Dans le cadre de la célébration de la femme à travers la Journée du 8 mars, la rédaction de votre hebdomadaire a décidé de poser ses projecteurs sur Mahi Traoré, une Franco-Malienne qui suscite admiration et respect. Celle qui s’est révélée la première femme noire proviseure dans un lycée de l’hexagone, se distingue par plusieurs autres particularités : l’optimisme, le courage, la bravoure, l’abnégation etc.
Mahi Traoré, 50 ans, est avant tout une femme libre. Entrée à la Sorbonne en 1994, après une enfance passée à Clichy-la-Garenne puis à Bamako où elle est née, elle est aujourd’hui proviseure dans un lycée parisien.

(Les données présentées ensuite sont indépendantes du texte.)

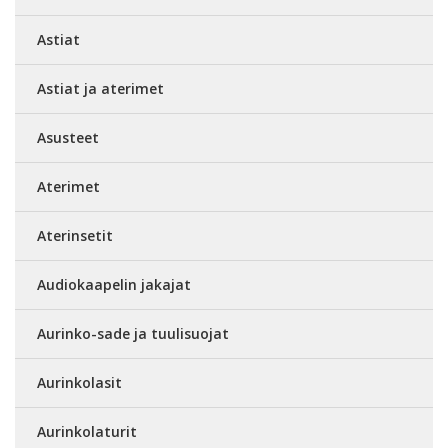
Astiat
Astiat ja aterimet
Asusteet
Aterimet
Aterinsetit
Audiokaapelin jakajat
Aurinko-sade ja tuulisuojat
Aurinkolasit
Aurinkolaturit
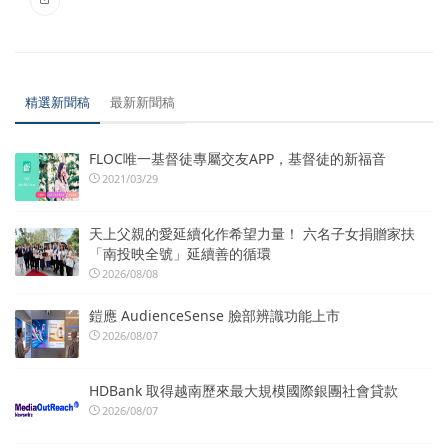
精選新聞稿
最新新聞稿
FLOC唯一基督徒專屬交友APP，基督徒的新福音
2021/03/29
天上父親的愛延續化作希望力量！ 六名子女捐贈家扶
「南投映全號」延續善的循環
2026/08/08
鎧應 AudienceSense 臉部辨識功能上市
2026/08/07
HDBank 取得越南歷來最大規模國際銀團社會貸款
2026/08/07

“J’adore ce métier, je kiffe”, confie Mahi Traoré au média français Journal du dimanche. Pourtant, pour en arriver là, cette Française d’origine malienne a dû passer par des chemins parfois ardus. C’est au lycée polyvalent Lucas-de-Nehou qu’exerce Mahi Traoré, dans le 5e arrondissement de Paris. Arrivée à 18 ans dans la capitale française, après avoir grandi entre la France et Bamako, elle se souvient de ses années à la Sorbonne comme d’une prise de conscience, celle de sa “négritude”, comme elle la définit en à L’Obs, “pour reprendre le mot forgé par Aimé Césaire et Léopold Sédar Senghor”. Elle témoigne de sa stupeur lors de sa première rentrée, devant les centaines de visages blancs : “Pour la première fois, je me suis vue noire”.
Elle se souvient également des “mises à l’écart tacites” dont elle est victime à cette époque-là. Poliment, pudiquement, on lui refuse les entrées des syndicats et associations étudiantes, on l’exclut des cercles de conversation et lui fait comprendre que, si elle a réussi à en arriver là, elle n’a pourtant pas vraiment sa place parmi les étudiants et les étudiantes du Quartier Latin. Mais Mahi Traoré n’en démord pas. Celle qui voulait devenir la “Anne Sinclair du Mali, bousculer [ses] interlocuteurs en direct (…), les pousser dans leurs retranchements” abandonnera finalement le journalisme et la radio pour l’Education nationale, un système qu’elle définit comme “l’un des meilleurs au monde” au JDD. D’abord surveillante en zone prioritaire, professeure contractuelle, conseillère principale d’éducation puis proviseure, ce sont aujourd’hui ses élèves qu’elle pousse dans leurs retranchements avec un objectif en tête : les pousser à se dépasser.
Quand elle débute en tant que CPE, elle est accueillie par une proviseure incrédule lui demandant ses papiers. “Faites-moi 50 photocopies”, lui assène une professeure de classe préparatoire, la prenant pour la secrétaire du lycée où elle arrive en tant que proviseure adjointe. Des “micro-agressions” comme celles-ci, Mahi Traoré en a vécu des dizaines, peut-être même des centaines. Elle les pointe du doigt comme le ciment d’un racisme décomplexé, face auquel elle exprime “colère et lassitude”.
Pourtant, la quinquagénaire garde un ton léger. Chaque fois qu’on lui assène la fameuse question sur son origine, celle-ci répond dans un sourire : “Je suis Suédoise”. De quoi désarmer la curiosité mal placée de certains et certaines. Je suis noire mais je ne me plains pas, j’aurais pu être une femme, le titre de son livre, regorge lui-même d’ironie face à sa situation que pourtant, elle décrit par la métaphore de l’historien et désormais ministre français de l’Education Pap Ndiaye, le “supplice de la goutte d’eau”. “Une fois ça va, mille fois c’est insupportable”.
Aujourd’hui, si elle n’a plus toujours la force de déloger les malveillants qui remettent en cause son parcours, Mahi Traoré défend envers et contre tous ses élèves : “Les haineux, tant pis pour eux, ils n’empêcheront pas mon enthousiasme : je n’ai pas le temps pour ce qui est nocif. Mais des enfants beaucoup moins ancrés qui entendent ça ! Comment se le prennent-ils en pleine face, qu’est-ce qu’ils en font ? Parfois, ça donne envie de hurler”. Mais pour l’ambitieuse, le plus beau reste à venir. Elle rêve de revenir un jour à Bamako pour y fonder une école, “libérée du double boulet de l’identité et du genre”. Forcément un modèle de grandeur d’esprit à suivre pour les générations futures.